Saturday, July 6, 2013

On the Verge of Peace



America seems always to be walking nervously, on shaky legs, along the ledge of war. Wherever we turn as a nation there are, at any given time, the possibilities of war.
by Charlie Leck

What say you about Egypt? Syria? Shall we involve our troops? [Troop is such an impersonal noun isn’t it? It is a man – that troop – or perhaps just a boy or a young woman.]

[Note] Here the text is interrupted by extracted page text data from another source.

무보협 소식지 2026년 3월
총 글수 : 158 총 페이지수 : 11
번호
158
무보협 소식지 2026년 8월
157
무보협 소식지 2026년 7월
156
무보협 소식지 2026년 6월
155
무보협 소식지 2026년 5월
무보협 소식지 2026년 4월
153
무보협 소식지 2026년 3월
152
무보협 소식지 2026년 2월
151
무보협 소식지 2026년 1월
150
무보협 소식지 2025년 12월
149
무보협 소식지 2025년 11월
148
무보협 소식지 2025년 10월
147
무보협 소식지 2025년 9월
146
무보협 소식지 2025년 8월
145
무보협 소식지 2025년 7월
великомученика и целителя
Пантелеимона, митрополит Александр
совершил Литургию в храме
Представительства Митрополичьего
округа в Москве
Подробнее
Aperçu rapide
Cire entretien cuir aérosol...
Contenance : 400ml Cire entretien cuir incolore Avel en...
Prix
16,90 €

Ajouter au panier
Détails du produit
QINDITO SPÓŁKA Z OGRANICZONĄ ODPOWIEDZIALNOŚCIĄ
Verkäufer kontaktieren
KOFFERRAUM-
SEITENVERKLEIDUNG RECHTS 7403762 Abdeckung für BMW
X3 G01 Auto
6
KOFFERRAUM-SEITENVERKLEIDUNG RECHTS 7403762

There seems always the temptation to get involved. Some presidents – perhaps most of them – have been unable to avoid the entanglements of war. When I look at my life time alone, no president has been free of its draw; not Franklin Roosevelt, Harry Truman, Dwight Eisenhower, John Kennedy, Lyndon Johnson, Richard Nixon, Gerald Ford, Jimmy Carter, Ronald Reagan, George H. W. Bush, Bill Clinton, George W. Bush or Barack Obama.

Does that not seem remarkable to you? Incredible, perhaps? Throughout my life-time the nation has been almost constantly at war (even when we tried calling them other things, like police actions). There have only been some short periods of lull when it seemed our nation was not engaged in war. And even in those years there was the constant, tense and formidable threat of war.

The fool says...
...the United Nations has certainly done no good in the matter. The wise man counters that it would have been immensely worse – these last hundred years – without the U.N. to broker peace.

Let the United Nations make decisions about Syria and Egypt! We should not be unilaterally deciding to send weapons and/or troops into any of these engagements or places of disruption. These are not decisions for Senator John McCain to make – nor for President Obama, for that matter. Let the nations of the world decide what is right and just amongst nations and within nations.